On not being anti-American
A programme note for Stephen Sewell’s It just stopped
Malthouse Theatre
April 2006

On a bus at the Vancouver Expo in 1986, a party of U. S. American seniors welcomed a lone Australian to “our country”. Nothing he said to them could make them understand that they had crossed the Canadian border. Their graciousness was grounded in imperial destiny.

That problem begins with names. The United States of America is only part of the Americas, yet that minority of landmass and people determines appellation. When a news reader says “America invaded Iraq”, we guess that the attack came from “the U.S. of A.”, not Venezuela.

To escape blaming whole peoples, we need to do more than eschew the shorthand “America”, to speak instead of U.S. Imperialism. That shift in vocabulary exposes an even broader target.

The enemy is monopolising capitals, irrespective of the nation-market-state that rides shotgun for one corporation against another. The French oligopolies in the Middle East are less culpable than Halliburton only because the French nation-market-state is now less able to project its force than is the U.S. one.

Each imperium can still generate its own sort of arrogance. U.S. imperialists presume that the rest of the world was created as U.S. American mind-space, thereby populating the planet with “virtual U. S. Americans”. Belief in this cloning of global aspiration is not innate. It flourishes as an extension of the pretence by corporations that marketing does not implant a need for ever expanding consumption. The advertisers picture themselves performing a service in awakening us to our “latent wants”. Spokespeople for U. S. imperialism apply this stratagem to their dollar diplomacy. 

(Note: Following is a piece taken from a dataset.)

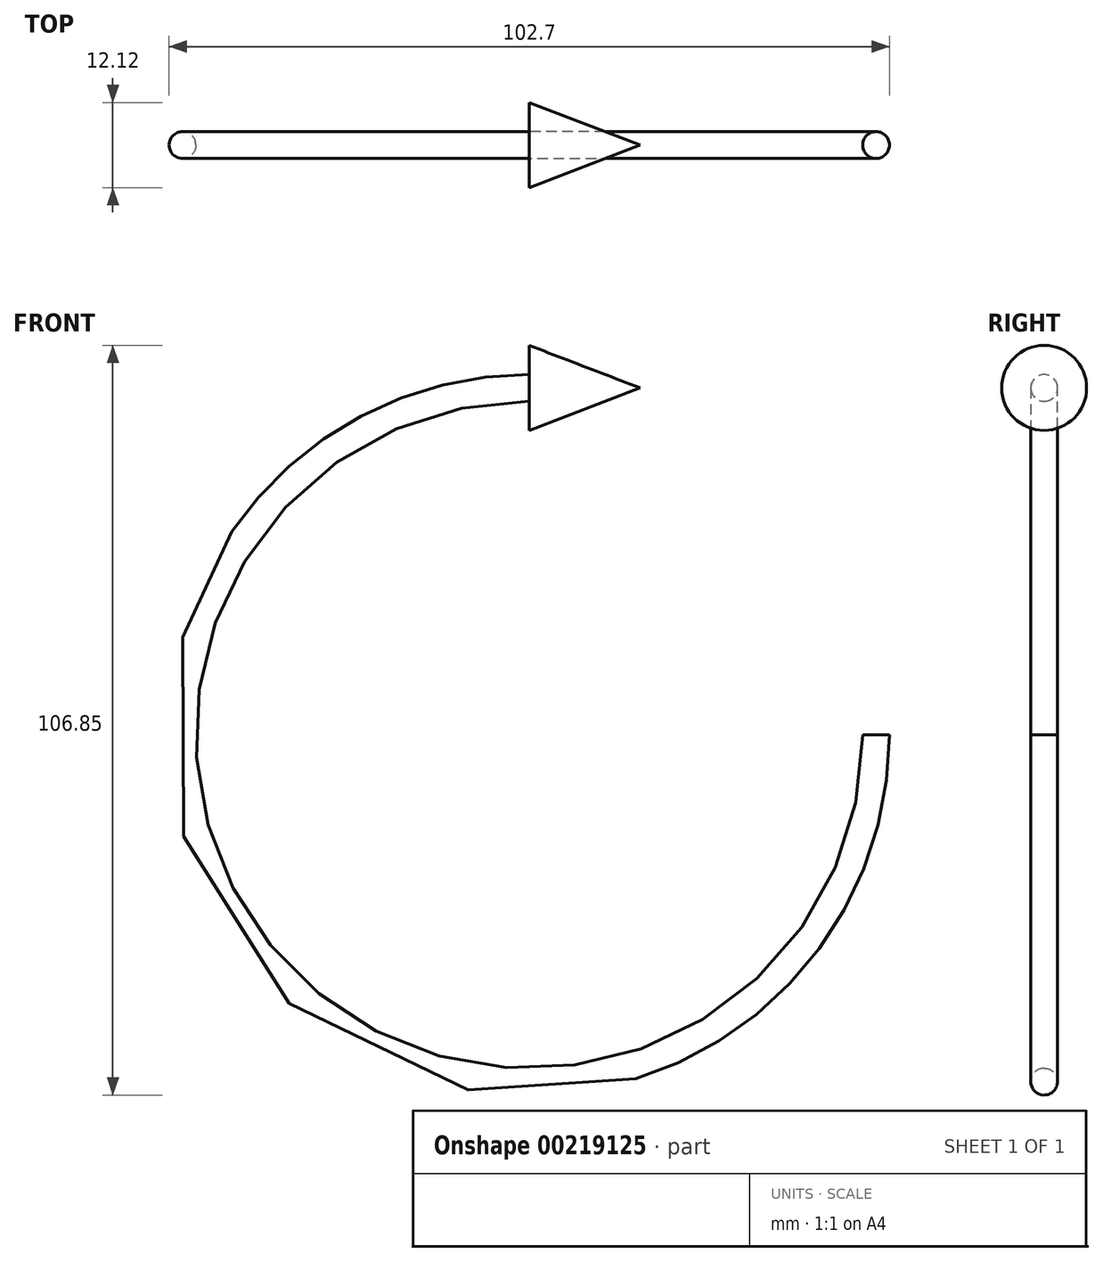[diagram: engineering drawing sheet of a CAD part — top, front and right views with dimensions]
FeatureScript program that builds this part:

The policies of every government colour the character of its citizenry. The obesity of the stereotypical “American” embodies the needs that U.S. corporations have to bloat resources and sales. These individuals have been socialised never to ask Jesus for the strength to resist the temptation of buying. They are made into caricatures of the forces that exploit them. The marketing media laud the distraction of shopping as a patriotic duty to absorb the excess capacity from the anarchy of the over-production driven by competition between oligopolies.

Against this blizzard of commercial signals, the sternest critics have always included U.S. citizens. For that reason alone, no socialist critic of U. S. imperialism would think to ban the plays of Arthur Miller because of his country of origin. When the Australian government in 1936 banned the anti-Nazi drama “Till the Day I Die”, by the U. S. American writer Clifford Odets, that censorship had nothing to do with Odets’ place of birth. The local officials were suppressing the idea that communists of any nationality could be admirable.

How free are Australians of these failings? In Kangaroo (1923), D. H. Lawrence pondered whether Australia was younger than Britain, or “one step further gone”. Criticising the dynamics of destruction driving U.S. imperialism at home should help us crack that conundrum. In which aspects does our way of life reveal the future of our step-parent?